▸ **THE PROBLEM**: Restate all of the data exactly.

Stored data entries

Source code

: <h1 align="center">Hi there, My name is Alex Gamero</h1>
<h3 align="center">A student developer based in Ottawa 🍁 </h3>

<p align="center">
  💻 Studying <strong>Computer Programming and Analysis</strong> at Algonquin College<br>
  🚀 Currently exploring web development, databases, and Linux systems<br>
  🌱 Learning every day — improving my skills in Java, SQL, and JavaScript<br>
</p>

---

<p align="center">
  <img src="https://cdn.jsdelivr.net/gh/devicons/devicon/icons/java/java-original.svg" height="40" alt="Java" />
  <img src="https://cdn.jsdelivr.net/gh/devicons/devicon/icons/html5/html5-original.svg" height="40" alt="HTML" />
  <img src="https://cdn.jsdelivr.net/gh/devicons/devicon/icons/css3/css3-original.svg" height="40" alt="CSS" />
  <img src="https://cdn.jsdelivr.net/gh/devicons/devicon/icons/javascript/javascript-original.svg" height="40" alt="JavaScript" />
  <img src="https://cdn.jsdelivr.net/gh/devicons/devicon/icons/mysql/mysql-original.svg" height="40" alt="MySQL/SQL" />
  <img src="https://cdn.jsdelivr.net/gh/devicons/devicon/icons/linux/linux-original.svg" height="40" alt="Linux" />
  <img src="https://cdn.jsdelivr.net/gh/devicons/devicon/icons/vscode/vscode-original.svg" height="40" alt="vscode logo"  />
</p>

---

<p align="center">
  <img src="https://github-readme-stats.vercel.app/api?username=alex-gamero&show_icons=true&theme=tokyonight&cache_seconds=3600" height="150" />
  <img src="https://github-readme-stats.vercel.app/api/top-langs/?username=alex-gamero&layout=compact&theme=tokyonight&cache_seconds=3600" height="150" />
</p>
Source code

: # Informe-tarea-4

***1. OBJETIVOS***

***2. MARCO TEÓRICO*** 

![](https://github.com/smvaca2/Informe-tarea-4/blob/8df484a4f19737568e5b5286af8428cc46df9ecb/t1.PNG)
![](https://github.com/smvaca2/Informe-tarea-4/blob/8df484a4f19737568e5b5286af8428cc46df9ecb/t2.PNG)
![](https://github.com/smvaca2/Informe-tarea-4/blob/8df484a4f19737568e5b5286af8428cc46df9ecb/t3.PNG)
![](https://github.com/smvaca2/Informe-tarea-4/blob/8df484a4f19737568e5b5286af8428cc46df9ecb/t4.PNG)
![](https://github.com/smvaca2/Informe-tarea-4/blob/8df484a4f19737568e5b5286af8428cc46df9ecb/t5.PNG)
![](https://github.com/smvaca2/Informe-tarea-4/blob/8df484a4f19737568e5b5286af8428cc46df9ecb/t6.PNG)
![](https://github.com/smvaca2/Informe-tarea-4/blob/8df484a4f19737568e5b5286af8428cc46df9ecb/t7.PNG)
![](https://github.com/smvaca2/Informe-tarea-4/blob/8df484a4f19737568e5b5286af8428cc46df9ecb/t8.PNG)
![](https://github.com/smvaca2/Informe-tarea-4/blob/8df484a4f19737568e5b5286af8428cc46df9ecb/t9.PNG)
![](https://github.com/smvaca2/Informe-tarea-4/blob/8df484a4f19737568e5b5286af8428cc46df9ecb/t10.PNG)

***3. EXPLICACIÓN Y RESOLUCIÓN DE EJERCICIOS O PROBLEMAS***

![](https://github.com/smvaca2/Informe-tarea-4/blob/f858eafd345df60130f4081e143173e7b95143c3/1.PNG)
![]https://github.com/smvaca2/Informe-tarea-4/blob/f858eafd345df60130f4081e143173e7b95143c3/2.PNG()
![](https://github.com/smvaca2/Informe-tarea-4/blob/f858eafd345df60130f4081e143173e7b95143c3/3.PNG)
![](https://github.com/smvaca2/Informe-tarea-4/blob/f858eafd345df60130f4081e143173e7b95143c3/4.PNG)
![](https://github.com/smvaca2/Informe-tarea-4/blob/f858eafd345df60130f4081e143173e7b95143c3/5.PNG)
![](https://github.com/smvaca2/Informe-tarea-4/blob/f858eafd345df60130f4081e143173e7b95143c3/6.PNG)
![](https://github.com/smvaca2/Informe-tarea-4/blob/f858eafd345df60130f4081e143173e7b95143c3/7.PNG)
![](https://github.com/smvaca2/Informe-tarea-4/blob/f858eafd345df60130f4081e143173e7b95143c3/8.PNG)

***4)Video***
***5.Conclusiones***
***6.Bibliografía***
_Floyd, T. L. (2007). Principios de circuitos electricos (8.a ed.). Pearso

▸ **RESPONSE AREA**:
Source code

: <h1 align="center">Hi there, My name is Alex Gamero</h1>
<h3 align="center">A student developer based in Ottawa 🍁 </h3>

<p align="center">
  💻 Studying <strong>Computer Programming and Analysis</strong> at Algonquin College<br>
  🚀 Currently exploring web development, databases, and Linux systems<br>
  🌱 Learning every day — improving my skills in Java, SQL, and JavaScript<br>
</p>

---

<p align="center">
  <img src="https://cdn.jsdelivr.net/gh/devicons/devicon/icons/java/java-original.svg" height="40" alt="Java" />
  <img src="https://cdn.jsdelivr.net/gh/devicons/devicon/icons/html5/html5-original.svg" height="40" alt="HTML" />
  <img src="https://cdn.jsdelivr.net/gh/devicons/devicon/icons/css3/css3-original.svg" height="40" alt="CSS" />
  <img src="https://cdn.jsdelivr.net/gh/devicons/devicon/icons/javascript/javascript-original.svg" height="40" alt="JavaScript" />
  <img src="https://cdn.jsdelivr.net/gh/devicons/devicon/icons/mysql/mysql-original.svg" height="40" alt="MySQL/SQL" />
  <img src="https://cdn.jsdelivr.net/gh/devicons/devicon/icons/linux/linux-original.svg" height="40" alt="Linux" />
  <img src="https://cdn.jsdelivr.net/gh/devicons/devicon/icons/vscode/vscode-original.svg" height="40" alt="vscode logo"  />
</p>

---

<p align="center">
  <img src="https://github-readme-stats.vercel.app/api?username=alex-gamero&show_icons=true&theme=tokyonight&cache_seconds=3600" height="150" />
  <img src="https://github-readme-stats.vercel.app/api/top-langs/?username=alex-gamero&layout=compact&theme=tokyonight&cache_seconds=3600" height="150" />
</p>
Source code

: # Informe-tarea-4

***1. OBJETIVOS***

***2. MARCO TEÓRICO*** 

![](https://github.com/smvaca2/Informe-tarea-4/blob/8df484a4f19737568e5b5286af8428cc46df9ecb/t1.PNG)
![](https://github.com/smvaca2/Informe-tarea-4/blob/8df484a4f19737568e5b5286af8428cc46df9ecb/t2.PNG)
![](https://github.com/smvaca2/Informe-tarea-4/blob/8df484a4f19737568e5b5286af8428cc46df9ecb/t3.PNG)
![](https://github.com/smvaca2/Informe-tarea-4/blob/8df484a4f19737568e5b5286af8428cc46df9ecb/t4.PNG)
![](https://github.com/smvaca2/Informe-tarea-4/blob/8df484a4f19737568e5b5286af8428cc46df9ecb/t5.PNG)
![](https://github.com/smvaca2/Informe-tarea-4/blob/8df484a4f19737568e5b5286af8428cc46df9ecb/t6.PNG)
![](https://github.com/smvaca2/Informe-tarea-4/blob/8df484a4f19737568e5b5286af8428cc46df9ecb/t7.PNG)
![](https://github.com/smvaca2/Informe-tarea-4/blob/8df484a4f19737568e5b5286af8428cc46df9ecb/t8.PNG)
![](https://github.com/smvaca2/Informe-tarea-4/blob/8df484a4f19737568e5b5286af8428cc46df9ecb/t9.PNG)
![](https://github.com/smvaca2/Informe-tarea-4/blob/8df484a4f19737568e5b5286af8428cc46df9ecb/t10.PNG)

***3. EXPLICACIÓN Y RESOLUCIÓN DE EJERCICIOS O PROBLEMAS***

![](https://github.com/smvaca2/Informe-tarea-4/blob/f858eafd345df60130f4081e143173e7b95143c3/1.PNG)
![]https://github.com/smvaca2/Informe-tarea-4/blob/f858eafd345df60130f4081e143173e7b95143c3/2.PNG()
![](https://github.com/smvaca2/Informe-tarea-4/blob/f858eafd345df60130f4081e143173e7b95143c3/3.PNG)
![](https://github.com/smvaca2/Informe-tarea-4/blob/f858eafd345df60130f4081e143173e7b95143c3/4.PNG)
![](https://github.com/smvaca2/Informe-tarea-4/blob/f858eafd345df60130f4081e143173e7b95143c3/5.PNG)
![](https://github.com/smvaca2/Informe-tarea-4/blob/f858eafd345df60130f4081e143173e7b95143c3/6.PNG)
![](https://github.com/smvaca2/Informe-tarea-4/blob/f858eafd345df60130f4081e143173e7b95143c3/7.PNG)
![](https://github.com/smvaca2/Informe-tarea-4/blob/f858eafd345df60130f4081e143173e7b95143c3/8.PNG)

***4)Video***
***5.Conclusiones***
***6.Bibliografía***
_Floyd, T. L. (2007). Principios de circuitos electricos (8.a ed.). Pearso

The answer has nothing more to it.